Table Of Contents

Perturbation algorithm

dolo.numeric.perturbations_to_states.state_perturb(f_fun, g_fun, sigma, sigma2_correction=None)[source]

Computes a Taylor approximation of decision rules, given the supplied derivatives.

The original system is assumed to be in the the form:

\[E_t f(s_t,x_t,s_{t+1},x_{t+1})\]\[s_t = g(s_{t-1},x_{t-1}, \lambda \epsilon_t)\]

where \(\lambda\) is a scalar scaling down the risk. the solution is a function \(\varphi\) such that:

\[x_t = \varphi ( s_t, \sigma )\]

The user supplies, a list of derivatives of f and g.

Parameters:
  • f_fun – list of derivatives of f [order0, order1, order2, ...]
  • g_fun – list of derivatives of g [order0, order1, order2, ...]
  • sigma – covariance matrix of \(\epsilon_t\)
  • sigma2_correction – (optional) first and second derivatives of g w.r.t. sigma if \(g\) explicitely depends \(sigma\)

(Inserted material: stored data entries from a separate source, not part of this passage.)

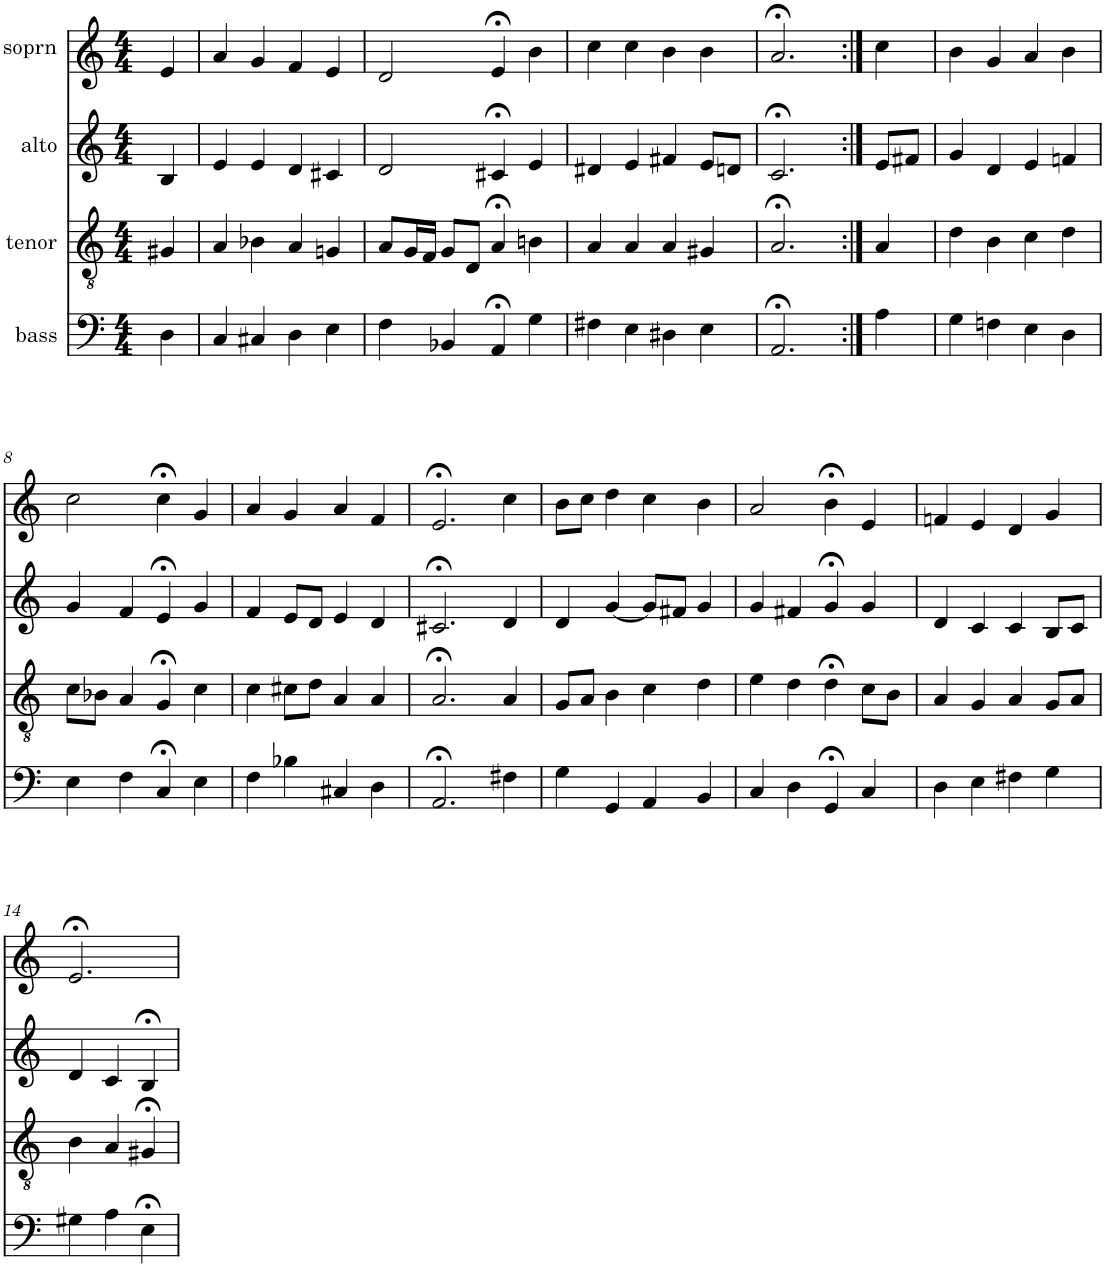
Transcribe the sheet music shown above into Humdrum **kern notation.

**kern	**kern	**kern	**kern
*part4	*part3	*part2	*part1
*staff4	*staff3	*staff2	*staff1
*I"bass	*I"tenor	*I"alto	*I"soprn
*clefF4	*clefGv2	*clefG2	*clefG2
*k[]	*k[]	*k[]	*k[]
*M4/4	*M4/4	*M4/4	*M4/4
=1	=1	=1	=1
4D\	4G#X/	4B/	4e/
=2	=2	=2	=2
4C/	4A/	4e/	4a/
4C#X/	4B-X\	4e/	4g/
4D\	4A/	4d/	4f/
4E\	4Gn/	4c#X/	4e/
=3	=3	=3	=3
4F\	8A/L	2d/	2d/
.	16G/L	.	.
.	16F/JJ	.	.
4BB-X/	8G/L	.	.
.	8D/J	.	.
4AA;</	4A;</	4c#X;</	4e;</
4G\	4Bn\	4e/	4b\
=4	=4	=4	=4
4F#X\	4A/	4d#X/	4cc\
4E\	4A/	4e/	4cc\
4D#X\	4A/	4f#X/	4b\
4E\	4G#X/	8e/L	4b\
.	.	8dn/J	.
=5	=5	=5	=5
2.AA;</	2.A;</	2.c;</	2.a;</
=6:|!	=6:|!	=6:|!	=6:|!
4A\	4A/	8e/L	4cc\
.	.	8f#X/J	.
=7	=7	=7	=7
4G\	4d\	4g/	4b\
4Fn\	4B\	4d/	4g/
4E\	4c\	4e/	4a/
4D\	4d\	4fn/	4b\
!!LO:LB:g=z
=8	=8	=8	=8
4E\	8c\L	4g/	2cc\
.	8B-X\J	.	.
4F\	4A/	4f/	.
4C;</	4G;</	4e;</	4cc;<\
4E\	4c\	4g/	4g/
=9	=9	=9	=9
4F\	4c\	4f/	4a/
4B-X\	8c#X\L	8e/L	4g/
.	8d\J	8d/J	.
4C#X/	4A/	4e/	4a/
4D\	4A/	4d/	4f/
=10	=10	=10	=10
2.AA;</	2.A;</	2.c#X;</	2.e;</
4F#X\	4A/	4d/	4cc\
=11	=11	=11	=11
4G\	8G/L	4d/	8b\L
.	8A/J	.	8cc\J
4GG/	4B\	[4g/	4dd\
4AA/	4c\	8g/L]	4cc\
.	.	8f#X/J	.
4BB/	4d\	4g/	4b\
=12	=12	=12	=12
4C/	4e\	4g/	2a/
4D\	4d\	4f#X/	.
4GG;</	4d;<\	4g;</	4b;<\
4C/	8c\L	4g/	4e/
.	8B\J	.	.
=13	=13	=13	=13
4D\	4A/	4d/	4fn/
4E\	4G/	4c/	4e/
4F#X\	4A/	4c/	4d/
4G\	8G/L	8B/L	4g/
.	8A/J	8c/J	.
!!LO:LB:g=z
=14	=14	=14	=14
4G#X\	4B\	4d/	2.e;</
4A\	4A/	4c/	.
4E;<\	4G#X;</	4B;</	.
=	=	=	=
*-	*-	*-	*-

Assuming \(s_t\) , \(x_t\) and \(\epsilon_t\) are vectors of size \(n_s\), \(n_x\) and \(n_x\) respectively. In general the derivative of order \(i\) of \(f\) is a multimensional array of size \(n_x \times (N, ..., N)\) with \(N=2(n_s+n_x)\) repeated \(i\) times (possibly 0). Similarly the derivative of order \(i\) of \(g\) is a multidimensional array of size \(n_s \times (M, ..., M)\) with \(M=n_s+n_x+n_2\) repeated \(i\) times (possibly 0).